I added a few birds to my personal life list during our Feb. 6 visit to Ridgefield National Wildlife Refuge.
Wilson’s Snipe, a TON of ’em! I knew they were there, but I didn’t know what they were until I got home. They were so well camouflaged in the weeds, mud and water, all I knew is there was movement in front of my lens, I had no idea what it was.
I was too focused on capturing a shot of another new bird for my list …
… the Killdeer. This dramatically clad bird really stood out on the shoreline, his red eye ring shining. The Killdeer is among N.A.’s “most widely distributed shorebird,” according to Birds of Washington State, and is also the bird that is known for the broken wing trick, used to lure predators away from their nest.
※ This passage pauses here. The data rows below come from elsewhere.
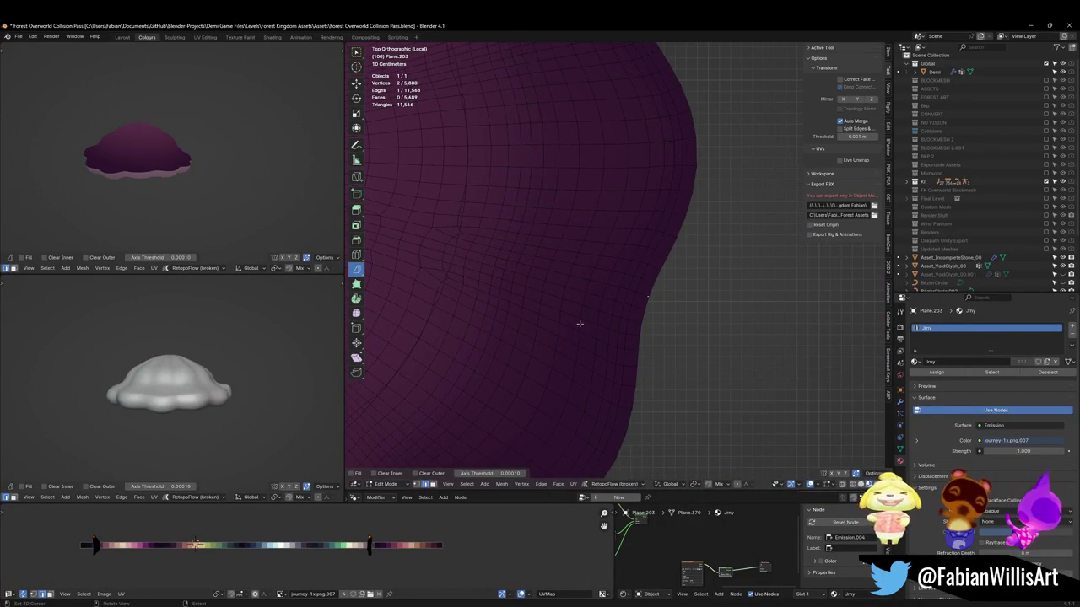
scroll(658, 286, down, 3)
scroll(604, 289, down, 3)
shift+middle_drag(576, 315, 644, 307)
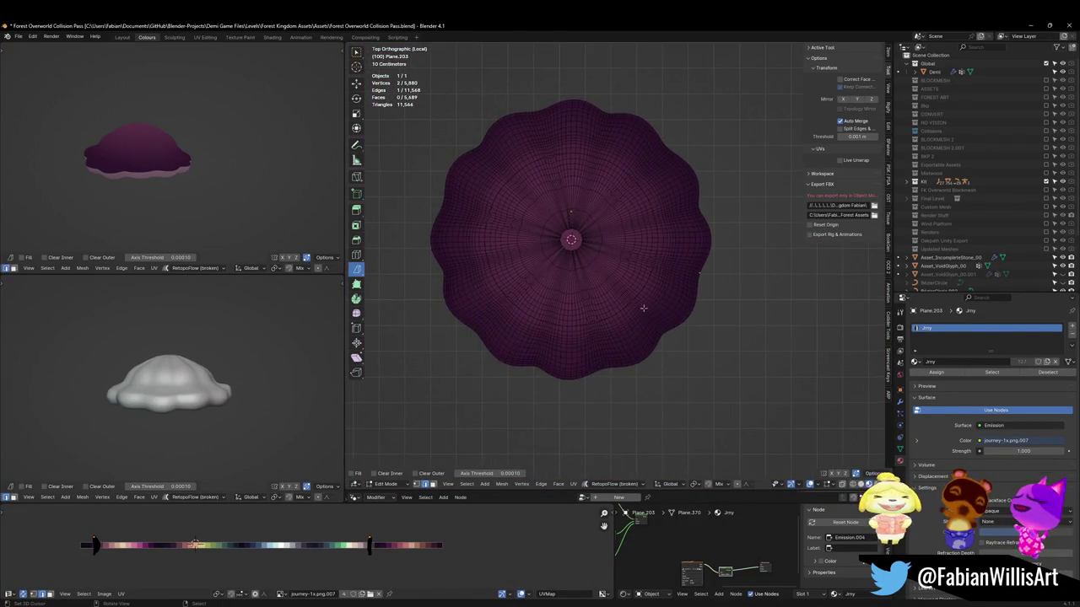
Apply AutoMirror from Quick Favorites in Object Mode, then return to Edit Mode
key(Tab)
right_click(667, 299)
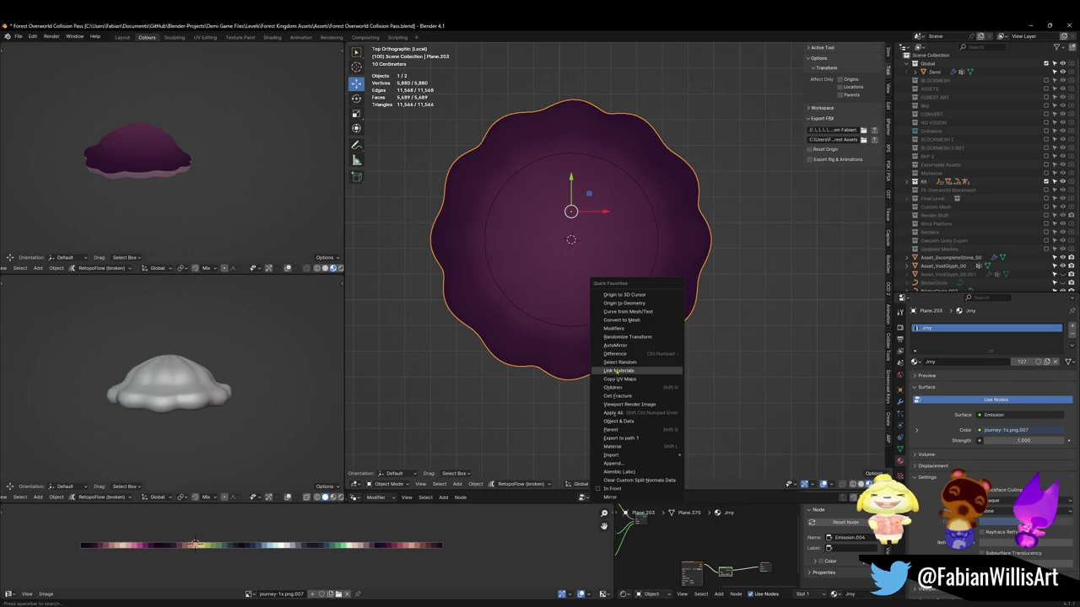
click(643, 346)
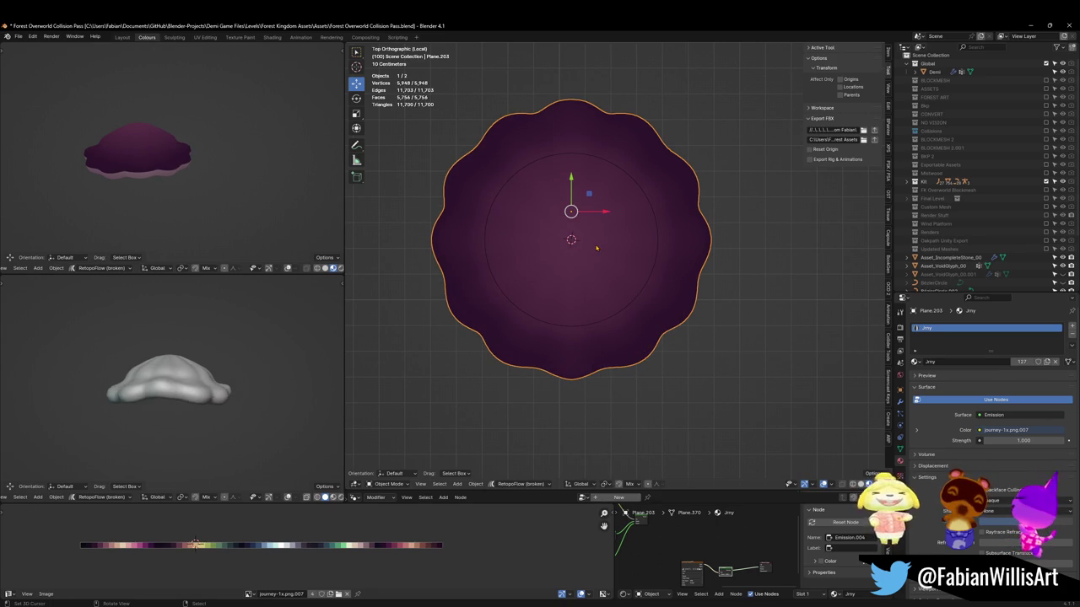
key(Tab)
scroll(594, 246, up, 4)
scroll(592, 247, up, 3)
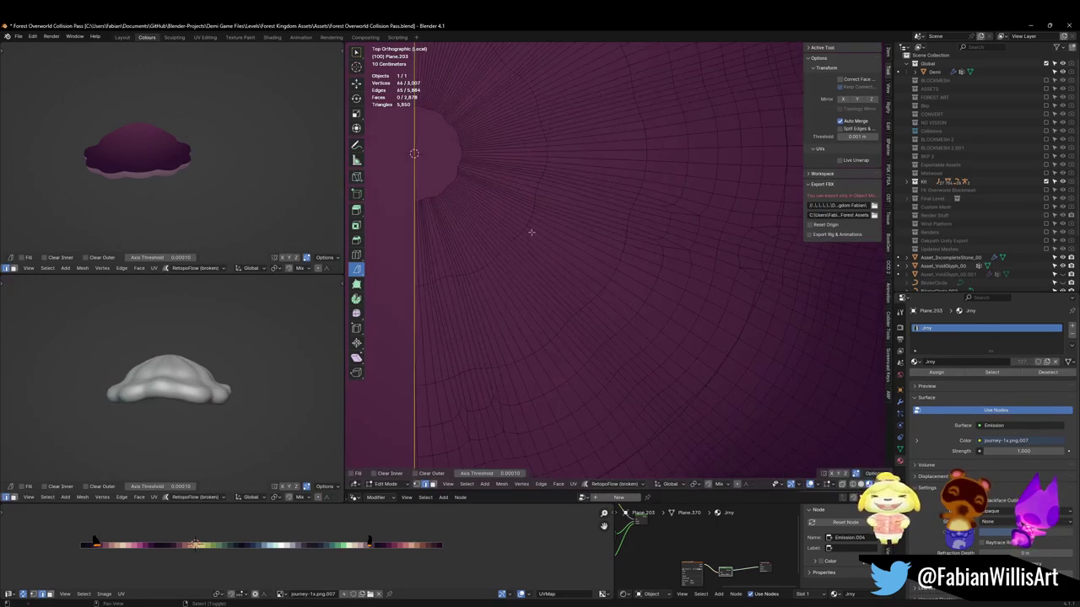
Knife-cut a line from the mesh centre out to the rim
key(alt+a)
shift+middle_drag(618, 207, 651, 219)
scroll(701, 249, down, 4)
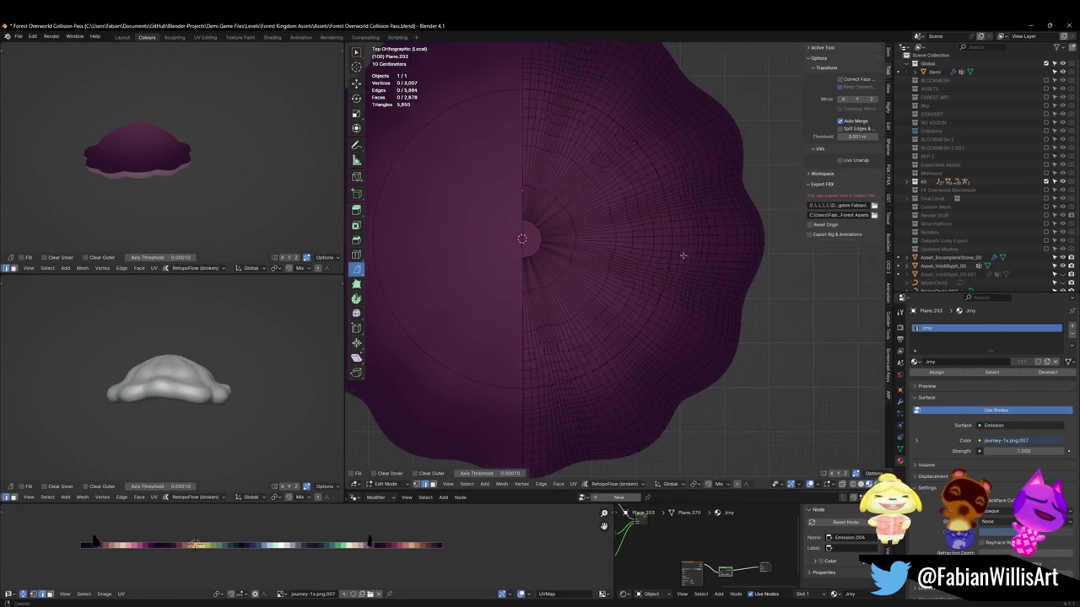
scroll(691, 251, down, 2)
This Pied-billed Grebe appeared and then disappeared before I could get more than a couple of shots at it. All I knew was the profile and size and movement of the bird was different from any I had ever seen before. It wasn’t until I got home that I was able to ID him.
That is one funky looking bird.
” … the most widespread grebe species in North America, yet it is not always easy to find. Shy and retiring by nature … when frightened by an intruder, this grebe will slide noiselessly under the water’s surface, with only its bill and eyes exposed.” ~Birds of Washington State, Lone Pine Publishing
I could not get over the big bill on this Mallard-mutant-like duck, the Northern Shoveler. Whoa!
“Socially, they occasionally work together in groups while feeding, rotating like a pinwheel, stirring up the surface water and skimming it for food particles.” ~ iBird West app
Sandhill Cranes are showing up at the refuge, pick a sunny day and go!